The Times also noted that the title character, played by Waits, seemed rather consistent with his stage persona — perhaps too much so. “All along, Mr. Waits has seemed to be playing the same part, so consistently one presumes the part is him.”

Bill Schimmel, who played accordion and keyboards in the pit, later said “Waits was inspirational throughout the rehearsals. When the band had worked up and taped an arrangement, [bassist and horn player] Greg Cohen would hand a cassette to Waits, who'd come in after rehearsing with the Steppenwolf actors,” he said. “Concerned that the music might stagnate through nightly repetition, Waits urged the musicians to make deliberate mistakes. He'd want more funny notes and he'd want tricky little train wrecks in the textures. If we were getting a little too tight, he would be a little bit wary about that. He always wanted a bit of a rub in everything, and when we got that right he seemed to be relatively satisfied."

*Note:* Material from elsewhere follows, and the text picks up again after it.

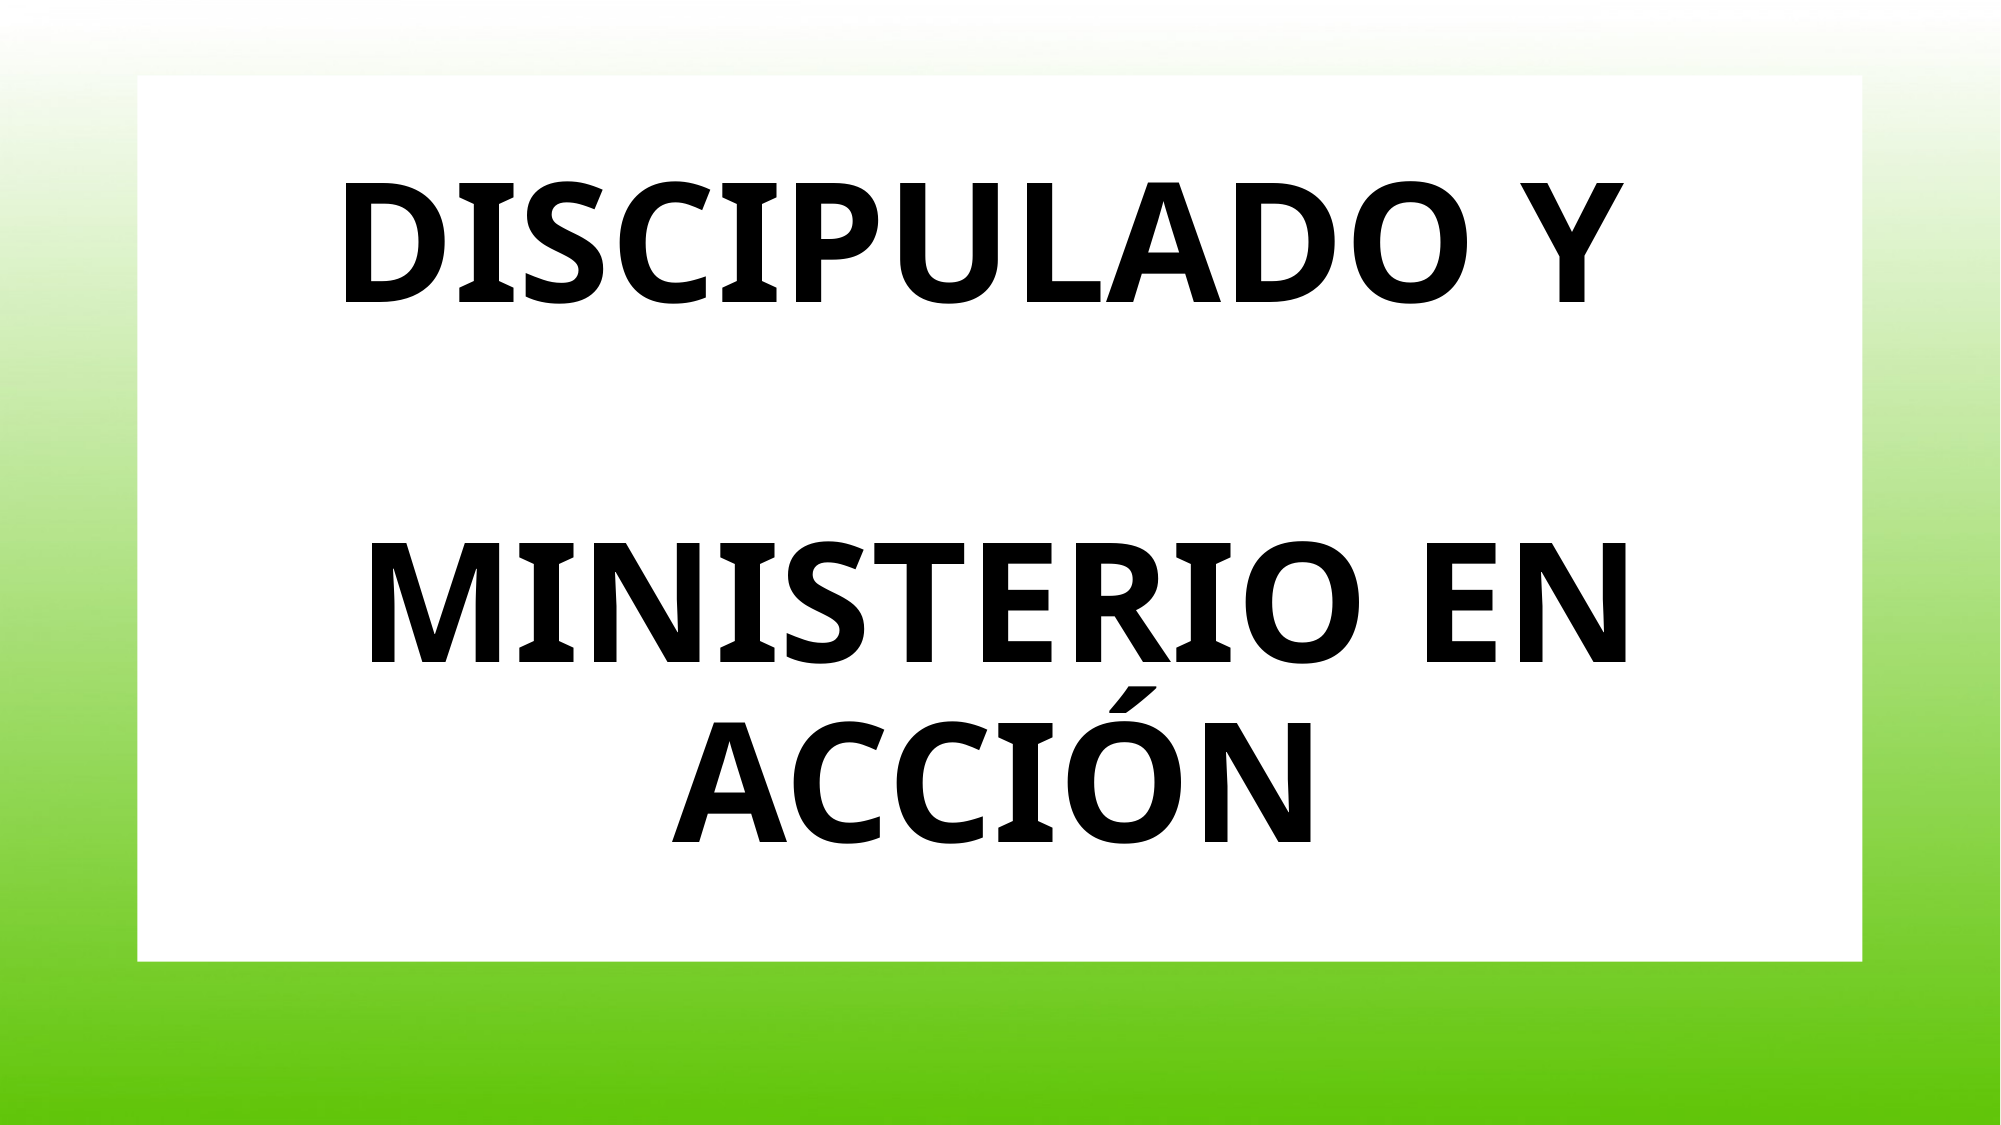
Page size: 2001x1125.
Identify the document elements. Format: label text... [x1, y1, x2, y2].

picture [0, 0, 2001, 1125]
title DISCIPULADO Y MINISTERIO EN ACCIÓN [137, 75, 1863, 962]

The show enjoyed a two-month sold-out run at Steppenwolf, with mixed reviews. The New York Times said “It cannot be counted a complete success, but there are reasons for its problems, probably correctable ones.” His everyman characters could not overcome their inherent clichés, making it “decent, but conventional.”

The album of the same name (with the subtitle Un Operachi Romantico in Two Acts) was released on Island Records the following year, completing the trilogy. The songs, while less accessible than many of Waits' already offbeat albums, seemed to work, if it didn't quite connect the tell the plot line on its own. Fans largely considered it, and the style he had begun to adopt with Swordfishtrombones, a success. It only reached No. 115 on the Billlboard 200, but Waits was accustomed to being more of a cult star — more interested in how deeply he reached his fans than how many of them there were. While Waits had described the story as Eraserhead meets It's a Wonderful LifeRolling Stone wrote, "Everything from sleazy strip-show blues to cheesy waltzes to supercilious lounge lizardry is given spare, jarring arrangements using various combinations of squawking horns, bashed drums, plucked banjo, snaky double bass, carnival organ and jaunty accordion."

Previously, Waits had played only guitar or keyboards, but with Franks Wild Years his instrumentation was becoming more atypical. "Your hands are like dogs, going to the same places they've been. You have to be careful when playing is no longer in the mind but in the fingers, going to happy places," he later said of his experimentation. "You have to break them of their habits or you don't explore; you only play what is confident and pleasing. I'm learning to break those habits by playing instruments I know absolutely nothing about, like a bassoon or a waterphone."

Nonetheless, Rolling Stone said "it's Waits's gravel-pit voice, from which he digs a number of distinct characterizations, that remains the most striking instrument."